Collection entries:
-------

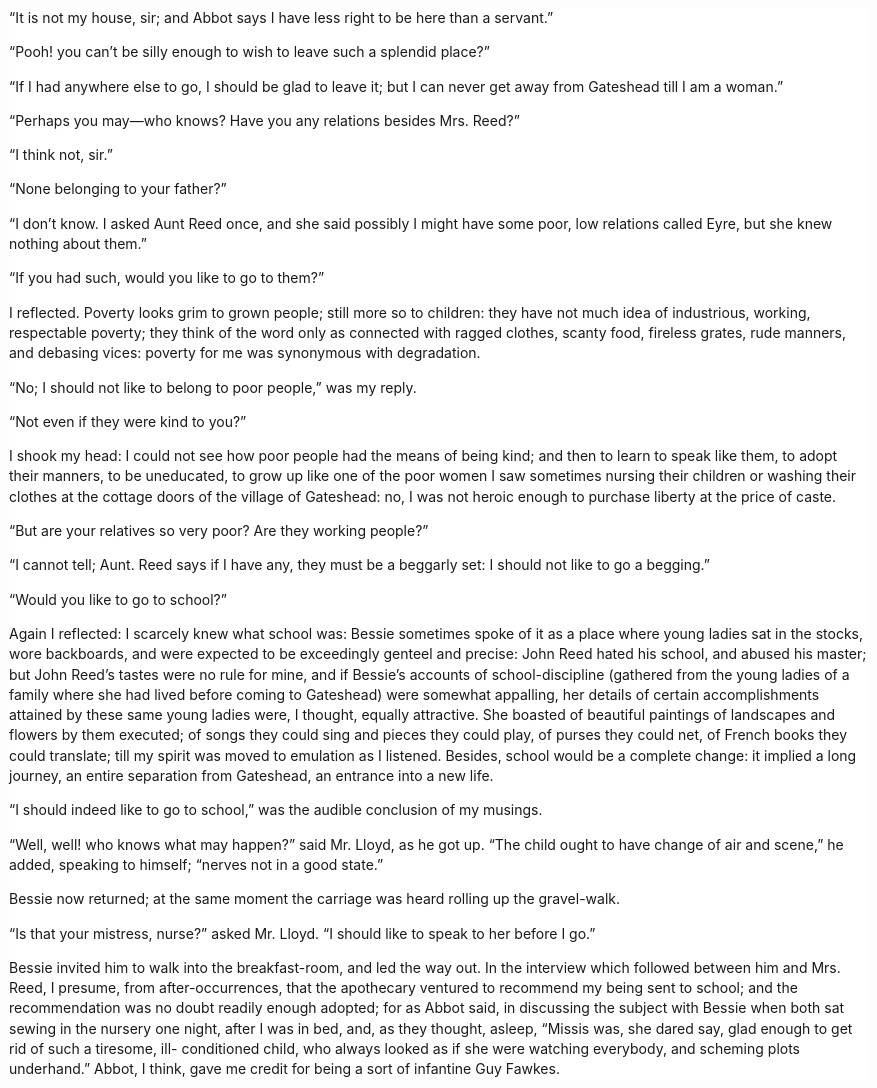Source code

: “It is not my house, sir; and Abbot says I have less right to be here than a servant.”

“Pooh! you can’t be silly enough to wish to leave such a splendid place?”

“If I had anywhere else to go, I should be glad to leave it; but I can never get away from Gateshead till I am a woman.”

“Perhaps you may—who knows? Have you any relations besides Mrs. Reed?”

“I think not, sir.”

“None belonging to your father?”

“I don’t know. I asked Aunt Reed once, and she said possibly I might have some poor, low relations called Eyre, but she knew nothing about them.”

“If you had such, would you like to go to them?”

I reflected. Poverty looks grim to grown people; still more so to children: they have not much idea of industrious, working, respectable poverty; they think of the word only as connected with ragged clothes, scanty food, fireless grates, rude manners, and debasing vices: poverty for me was synonymous with degradation.

“No; I should not like to belong to poor people,” was my reply.

“Not even if they were kind to you?”

I shook my head: I could not see how poor people had the means of being kind; and then to learn to speak like them, to adopt their manners, to be uneducated, to grow up like one of the poor women I saw sometimes nursing their children or washing their clothes at the cottage doors of the village of Gateshead: no, I was not heroic enough to purchase liberty at the price of caste.

“But are your relatives so very poor? Are they working people?”

“I cannot tell; Aunt. Reed says if I have any, they must be a beggarly set: I should not like to go a begging.”

“Would you like to go to school?”

Again I reflected: I scarcely knew what school was: Bessie sometimes spoke of it as a place where young ladies sat in the stocks, wore backboards, and were expected to be exceedingly genteel and precise: John Reed hated his school, and abused his master; but John Reed’s tastes were no rule for mine, and if Bessie’s accounts of school-discipline (gathered from the young ladies of a family where she had lived before coming to Gateshead) were somewhat appalling, her details of certain accomplishments attained by these same young ladies were, I thought, equally attractive. She boasted of beautiful paintings of landscapes and flowers by them executed; of songs they could sing and pieces they could play, of purses they could net, of French books they could translate; till my spirit was moved to emulation as I listened. Besides, school would be a complete change: it implied a long journey, an entire separation from Gateshead, an entrance into a new life.

“I should indeed like to go to school,” was the audible conclusion of my musings.

“Well, well! who knows what may happen?” said Mr. Lloyd, as he got up. “The child ought to have change of air and scene,” he added, speaking to himself; “nerves not in a good state.”

Bessie now returned; at the same moment the carriage was heard rolling up the gravel-walk.

“Is that your mistress, nurse?” asked Mr. Lloyd. “I should like to speak to her before I go.”

Bessie invited him to walk into the breakfast-room, and led the way out. In the interview which followed between him and Mrs. Reed, I presume, from after-occurrences, that the apothecary ventured to recommend my being sent to school; and the recommendation was no doubt readily enough adopted; for as Abbot said, in discussing the subject with Bessie when both sat sewing in the nursery one night, after I was in bed, and, as they thought, asleep, “Missis was, she dared say, glad enough to get rid of such a tiresome, ill- conditioned child, who always looked as if she were watching everybody, and scheming plots underhand.” Abbot, I think, gave me credit for being a sort of infantine Guy Fawkes.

-------

## Exercise details
In the items from the line with "asked Mr. Lloyd." through the end, swap "breakfast-room" for "morning-room" and keep everything else the same.

## Answer to the exercise
“Is that your mistress, nurse?” asked Mr. Lloyd. “I should like to speak to her before I go.”

Bessie invited him to walk into the morning-room, and led the way out. In the interview which followed between him and Mrs. Reed, I presume, from after-occurrences, that the apothecary ventured to recommend my being sent to school; and the recommendation was no doubt readily enough adopted; for as Abbot said, in discussing the subject with Bessie when both sat sewing in the nursery one night, after I was in bed, and, as they thought, asleep, “Missis was, she dared say, glad enough to get rid of such a tiresome, ill- conditioned child, who always looked as if she were watching everybody, and scheming plots underhand.” Abbot, I think, gave me credit for being a sort of infantine Guy Fawkes.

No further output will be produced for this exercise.